Data for review =
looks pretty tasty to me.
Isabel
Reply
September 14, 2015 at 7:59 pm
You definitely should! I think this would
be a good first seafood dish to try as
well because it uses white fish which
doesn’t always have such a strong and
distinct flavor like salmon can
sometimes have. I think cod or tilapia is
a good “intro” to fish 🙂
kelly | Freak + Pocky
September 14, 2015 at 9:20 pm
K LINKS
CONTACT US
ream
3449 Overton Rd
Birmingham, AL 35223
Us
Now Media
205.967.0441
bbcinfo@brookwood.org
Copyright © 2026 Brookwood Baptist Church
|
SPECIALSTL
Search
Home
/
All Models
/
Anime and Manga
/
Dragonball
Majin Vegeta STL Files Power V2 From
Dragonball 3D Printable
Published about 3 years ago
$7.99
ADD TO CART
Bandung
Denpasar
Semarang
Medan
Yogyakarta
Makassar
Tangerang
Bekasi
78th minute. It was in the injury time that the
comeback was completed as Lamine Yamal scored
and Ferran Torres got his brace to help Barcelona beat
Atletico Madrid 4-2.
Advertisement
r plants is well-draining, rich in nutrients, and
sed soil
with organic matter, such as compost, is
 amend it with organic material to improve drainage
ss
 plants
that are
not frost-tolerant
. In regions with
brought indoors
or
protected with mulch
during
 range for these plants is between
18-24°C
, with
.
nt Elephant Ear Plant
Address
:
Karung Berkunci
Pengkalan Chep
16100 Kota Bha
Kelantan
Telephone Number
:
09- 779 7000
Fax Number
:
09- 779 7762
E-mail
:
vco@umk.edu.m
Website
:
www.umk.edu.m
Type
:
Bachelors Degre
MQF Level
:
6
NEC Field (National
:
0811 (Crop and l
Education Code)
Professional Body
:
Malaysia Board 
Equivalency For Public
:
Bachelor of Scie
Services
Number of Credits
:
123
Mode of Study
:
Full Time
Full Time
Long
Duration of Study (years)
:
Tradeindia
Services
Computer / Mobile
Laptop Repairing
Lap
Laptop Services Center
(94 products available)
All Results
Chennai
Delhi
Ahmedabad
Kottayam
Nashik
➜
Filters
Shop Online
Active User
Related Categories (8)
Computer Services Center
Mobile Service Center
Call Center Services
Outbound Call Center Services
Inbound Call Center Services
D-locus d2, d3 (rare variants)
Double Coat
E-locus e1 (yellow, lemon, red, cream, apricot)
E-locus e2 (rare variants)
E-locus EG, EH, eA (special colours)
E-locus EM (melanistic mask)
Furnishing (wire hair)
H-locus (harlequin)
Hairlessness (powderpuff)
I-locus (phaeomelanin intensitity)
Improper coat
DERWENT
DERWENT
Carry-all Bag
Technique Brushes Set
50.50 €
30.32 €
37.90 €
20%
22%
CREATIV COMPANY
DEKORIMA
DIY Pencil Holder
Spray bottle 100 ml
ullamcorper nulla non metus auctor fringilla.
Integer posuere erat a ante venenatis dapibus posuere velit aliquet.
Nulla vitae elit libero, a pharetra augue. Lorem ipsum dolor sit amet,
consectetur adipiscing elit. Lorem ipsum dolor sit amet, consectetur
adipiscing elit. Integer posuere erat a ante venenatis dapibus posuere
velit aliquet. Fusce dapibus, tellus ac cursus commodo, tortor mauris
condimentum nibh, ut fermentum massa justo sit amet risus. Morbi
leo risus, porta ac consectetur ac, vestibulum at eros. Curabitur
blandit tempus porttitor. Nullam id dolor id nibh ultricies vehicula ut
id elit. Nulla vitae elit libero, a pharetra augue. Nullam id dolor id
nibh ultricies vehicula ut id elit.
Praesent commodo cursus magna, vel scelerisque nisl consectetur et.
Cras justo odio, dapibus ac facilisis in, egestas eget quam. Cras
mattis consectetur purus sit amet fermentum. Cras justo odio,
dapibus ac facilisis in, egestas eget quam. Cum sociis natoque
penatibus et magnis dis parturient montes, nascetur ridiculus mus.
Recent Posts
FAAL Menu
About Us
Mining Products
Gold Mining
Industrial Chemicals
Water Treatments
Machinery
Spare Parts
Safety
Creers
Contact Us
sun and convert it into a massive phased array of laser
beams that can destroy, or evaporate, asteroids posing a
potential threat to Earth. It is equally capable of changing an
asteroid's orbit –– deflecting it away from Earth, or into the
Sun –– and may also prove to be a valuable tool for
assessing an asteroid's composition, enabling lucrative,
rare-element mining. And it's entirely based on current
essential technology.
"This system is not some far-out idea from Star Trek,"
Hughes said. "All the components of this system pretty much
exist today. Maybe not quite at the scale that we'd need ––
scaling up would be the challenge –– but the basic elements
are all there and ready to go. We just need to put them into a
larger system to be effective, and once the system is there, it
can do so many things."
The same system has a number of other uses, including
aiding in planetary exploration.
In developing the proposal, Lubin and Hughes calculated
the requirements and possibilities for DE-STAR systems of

What this task involves =
Go through the listing above and restate it word for word.

Written answer =
looks pretty tasty to me.
Isabel
Reply
September 14, 2015 at 7:59 pm
You definitely should! I think this would
be a good first seafood dish to try as
well because it uses white fish which
doesn’t always have such a strong and
distinct flavor like salmon can
sometimes have. I think cod or tilapia is
a good “intro” to fish 🙂
kelly | Freak + Pocky
September 14, 2015 at 9:20 pm
K LINKS
CONTACT US
ream
3449 Overton Rd
Birmingham, AL 35223
Us
Now Media
205.967.0441
bbcinfo@brookwood.org
Copyright © 2026 Brookwood Baptist Church
|
SPECIALSTL
Search
Home
/
All Models
/
Anime and Manga
/
Dragonball
Majin Vegeta STL Files Power V2 From
Dragonball 3D Printable
Published about 3 years ago
$7.99
ADD TO CART
Bandung
Denpasar
Semarang
Medan
Yogyakarta
Makassar
Tangerang
Bekasi
78th minute. It was in the injury time that the
comeback was completed as Lamine Yamal scored
and Ferran Torres got his brace to help Barcelona beat
Atletico Madrid 4-2.
Advertisement
r plants is well-draining, rich in nutrients, and
sed soil
with organic matter, such as compost, is
 amend it with organic material to improve drainage
ss
 plants
that are
not frost-tolerant
. In regions with
brought indoors
or
protected with mulch
during
 range for these plants is between
18-24°C
, with
.
nt Elephant Ear Plant
Address
:
Karung Berkunci
Pengkalan Chep
16100 Kota Bha
Kelantan
Telephone Number
:
09- 779 7000
Fax Number
:
09- 779 7762
E-mail
:
vco@umk.edu.m
Website
:
www.umk.edu.m
Type
:
Bachelors Degre
MQF Level
:
6
NEC Field (National
:
0811 (Crop and l
Education Code)
Professional Body
:
Malaysia Board 
Equivalency For Public
:
Bachelor of Scie
Services
Number of Credits
:
123
Mode of Study
:
Full Time
Full Time
Long
Duration of Study (years)
:
Tradeindia
Services
Computer / Mobile
Laptop Repairing
Lap
Laptop Services Center
(94 products available)
All Results
Chennai
Delhi
Ahmedabad
Kottayam
Nashik
➜
Filters
Shop Online
Active User
Related Categories (8)
Computer Services Center
Mobile Service Center
Call Center Services
Outbound Call Center Services
Inbound Call Center Services
D-locus d2, d3 (rare variants)
Double Coat
E-locus e1 (yellow, lemon, red, cream, apricot)
E-locus e2 (rare variants)
E-locus EG, EH, eA (special colours)
E-locus EM (melanistic mask)
Furnishing (wire hair)
H-locus (harlequin)
Hairlessness (powderpuff)
I-locus (phaeomelanin intensitity)
Improper coat
DERWENT
DERWENT
Carry-all Bag
Technique Brushes Set
50.50 €
30.32 €
37.90 €
20%
22%
CREATIV COMPANY
DEKORIMA
DIY Pencil Holder
Spray bottle 100 ml
ullamcorper nulla non metus auctor fringilla.
Integer posuere erat a ante venenatis dapibus posuere velit aliquet.
Nulla vitae elit libero, a pharetra augue. Lorem ipsum dolor sit amet,
consectetur adipiscing elit. Lorem ipsum dolor sit amet, consectetur
adipiscing elit. Integer posuere erat a ante venenatis dapibus posuere
velit aliquet. Fusce dapibus, tellus ac cursus commodo, tortor mauris
condimentum nibh, ut fermentum massa justo sit amet risus. Morbi
leo risus, porta ac consectetur ac, vestibulum at eros. Curabitur
blandit tempus porttitor. Nullam id dolor id nibh ultricies vehicula ut
id elit. Nulla vitae elit libero, a pharetra augue. Nullam id dolor id
nibh ultricies vehicula ut id elit.
Praesent commodo cursus magna, vel scelerisque nisl consectetur et.
Cras justo odio, dapibus ac facilisis in, egestas eget quam. Cras
mattis consectetur purus sit amet fermentum. Cras justo odio,
dapibus ac facilisis in, egestas eget quam. Cum sociis natoque
penatibus et magnis dis parturient montes, nascetur ridiculus mus.
Recent Posts
FAAL Menu
About Us
Mining Products
Gold Mining
Industrial Chemicals
Water Treatments
Machinery
Spare Parts
Safety
Creers
Contact Us
sun and convert it into a massive phased array of laser
beams that can destroy, or evaporate, asteroids posing a
potential threat to Earth. It is equally capable of changing an
asteroid's orbit –– deflecting it away from Earth, or into the
Sun –– and may also prove to be a valuable tool for
assessing an asteroid's composition, enabling lucrative,
rare-element mining. And it's entirely based on current
essential technology.
"This system is not some far-out idea from Star Trek,"
Hughes said. "All the components of this system pretty much
exist today. Maybe not quite at the scale that we'd need ––
scaling up would be the challenge –– but the basic elements
are all there and ready to go. We just need to put them into a
larger system to be effective, and once the system is there, it
can do so many things."
The same system has a number of other uses, including
aiding in planetary exploration.
In developing the proposal, Lubin and Hughes calculated
the requirements and possibilities for DE-STAR systems of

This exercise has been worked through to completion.